[Python-ideas] Ruby-style Blocks in Python Idea
greg.ewing at canterbury.ac.nz
Mon Mar 9 21:58:43 CET 2009
> MY point was really about how the programming art *itself* hasn't
> fully explored this concept to even be able to *evaluate* the power
> and usefulness of employing techniques such as code blocks.
On the contrary, I think Smalltalk has explored it very
well. Smalltalk implements *all* control structures in
terms of code blocks, and does so in a very readable
way, without any of the brain-exploding characteristics
It works well in Smalltalk because the whole language
syntax is designed from the ground up to accommodate it.
Ruby inherits the idea, but struggles to fit it into its
syntax, leading to a much-weakened form (you can only
pass one code block to a given method at a time).
It's even harder to fit the idea into Python's syntax.
This isn't just because of the indentation issue, but
also because Pythonistas tend to have a higher standard
of aesthetics when comes to syntax design. Ruby can get
away with looking a bit messy and haphazard, but that's
not acceptable in the Python community.
There are also semantic problems with the idea in Python.

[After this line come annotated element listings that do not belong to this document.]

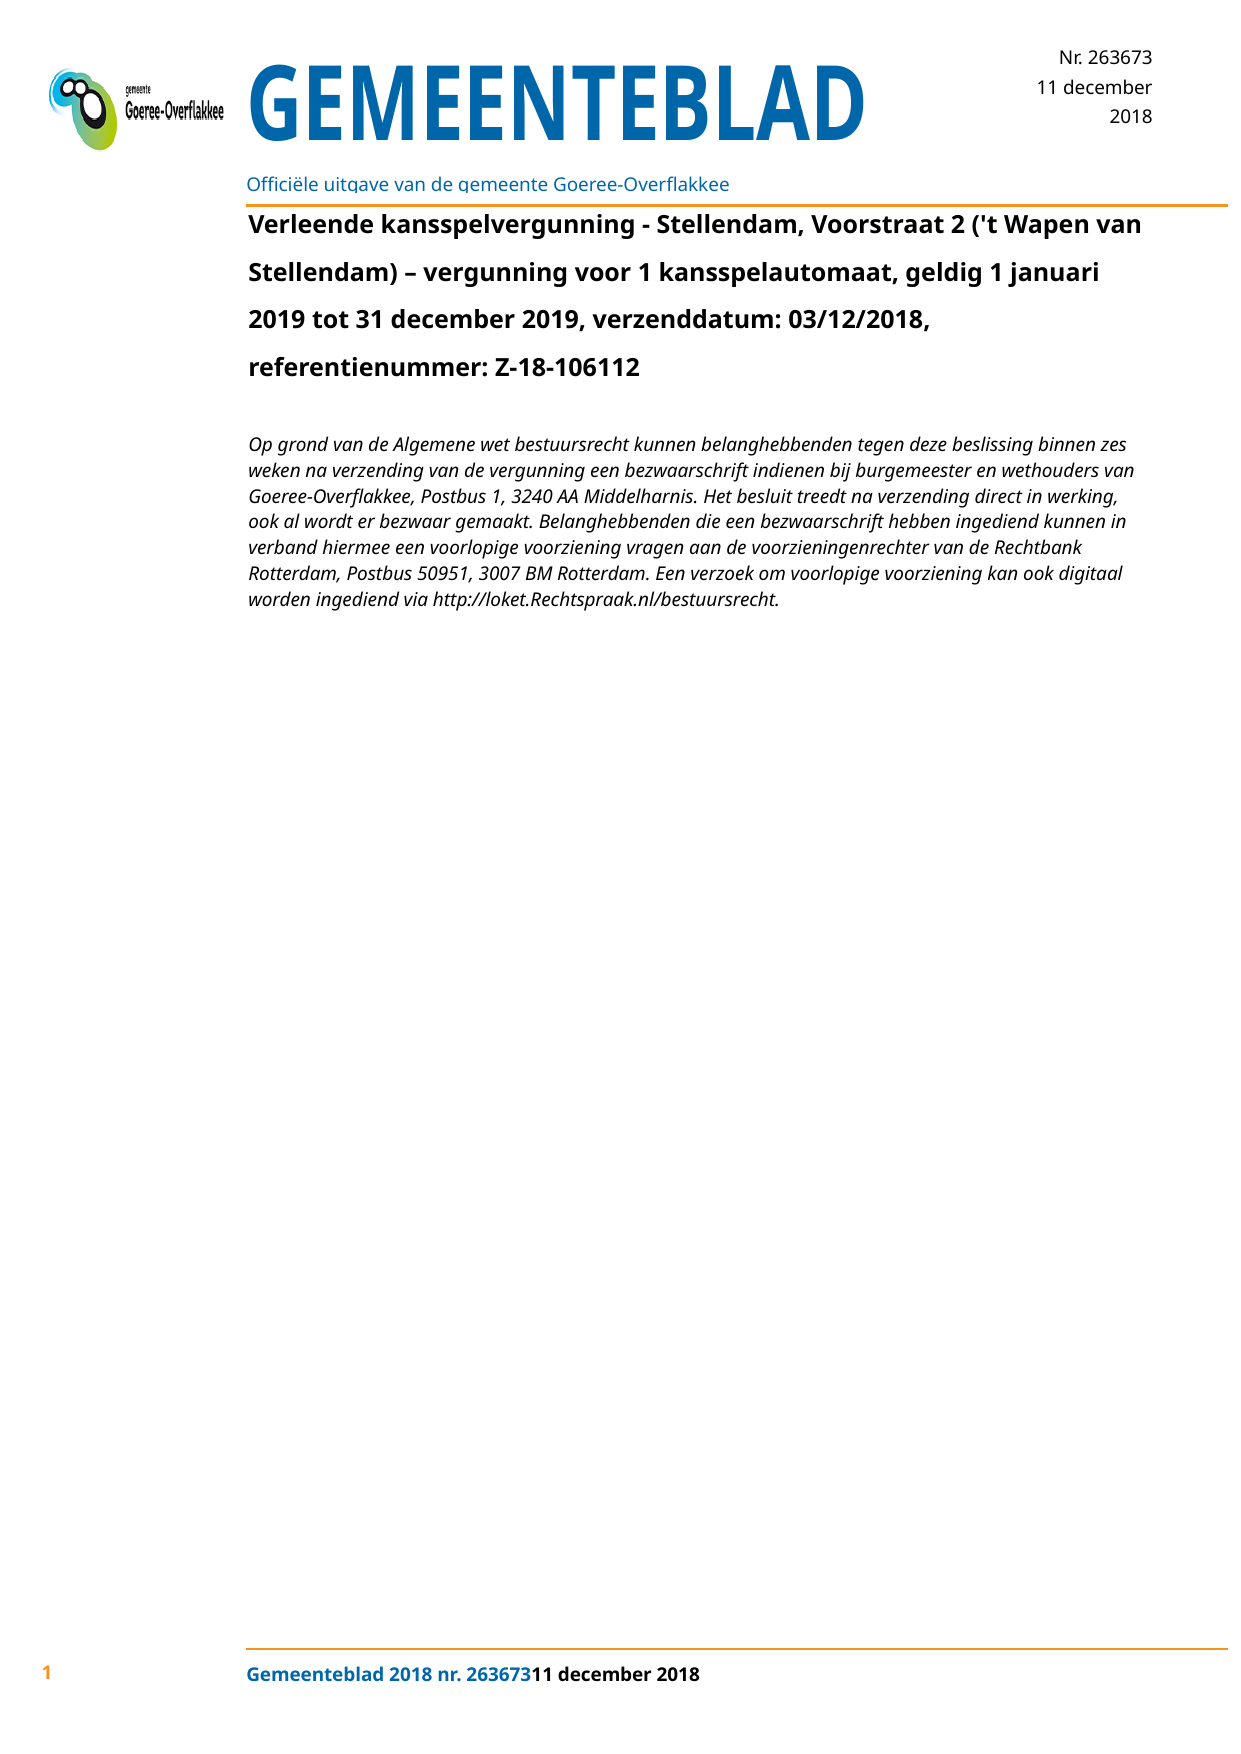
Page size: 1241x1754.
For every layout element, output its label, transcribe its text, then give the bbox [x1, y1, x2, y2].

text Op grond van de Algemene wet bestuursrecht kunnen belanghebbenden tegen deze beslissing binnen zes weken na verzending van de vergunning een bezwaarschrift indienen bij burgemeester en wethouders van Goeree-Overflakkee, Postbus 1, 3240 AA Middelharnis. Het besluit treedt na verzending direct in werking, ook al wordt er bezwaar gemaakt. Belanghebbenden die een bezwaarschrift hebben ingediend kunnen in verband hiermee een voorlopige voorziening vragen aan de voorzieningenrechter van de Rechtbank Rotterdam, Postbus 50951, 3007 BM Rotterdam. Een verzoek om voorlopige voorziening kan ook digitaal worden ingediend via http://loket.Rechtspraak.nl/bestuursrecht. [248, 431, 1152, 611]
picture [41, 47, 231, 172]
text Verleende kansspelvergunning - Stellendam, Voorstraat 2 ('t Wapen van Stellendam) – vergunning voor 1 kansspelautomaat, geldig 1 januari 2019 tot 31 december 2019, verzenddatum: 03/12/2018, referentienummer: Z-18-106112 [248, 207, 1152, 384]
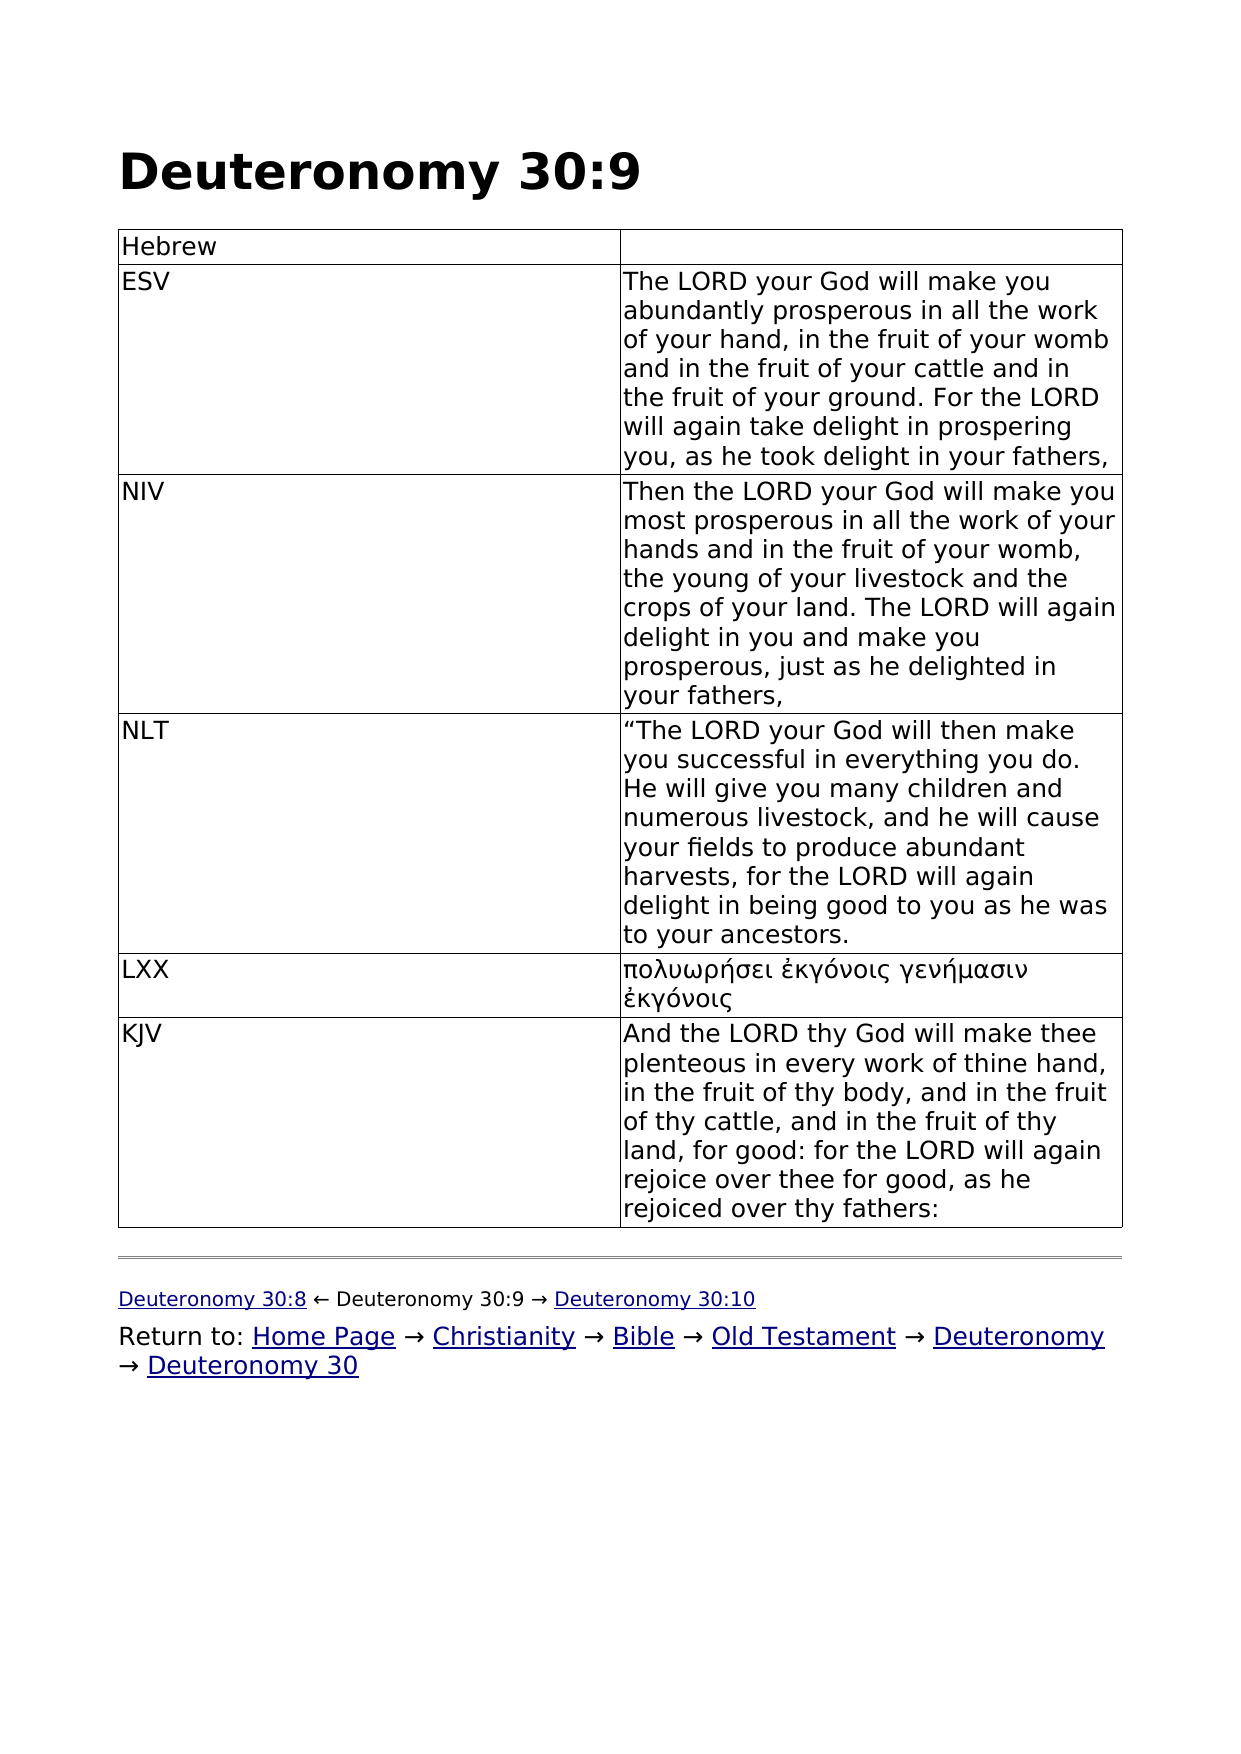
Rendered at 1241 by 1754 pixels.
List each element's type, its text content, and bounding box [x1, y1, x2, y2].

Once you're allowed to write the code block in-line, it
becomes expected that you can write things like:
with flapple() do (arg):
and have the 'break' exit from the while-loop. But if
the body is actually a separate function, this is not
easy to arrange.
Back when the existing with-statement was being designed,
there was serious thought put towards implementing it
by passing the body as a function. But handling 'break',
'continue', 'return' and 'yield' inside the body would
have required raising special control-flow exceptions,
and it all got very messy and complicated. In the end
it was decided not to be worth the hassle, and the
existing generator-based implementation was settled on.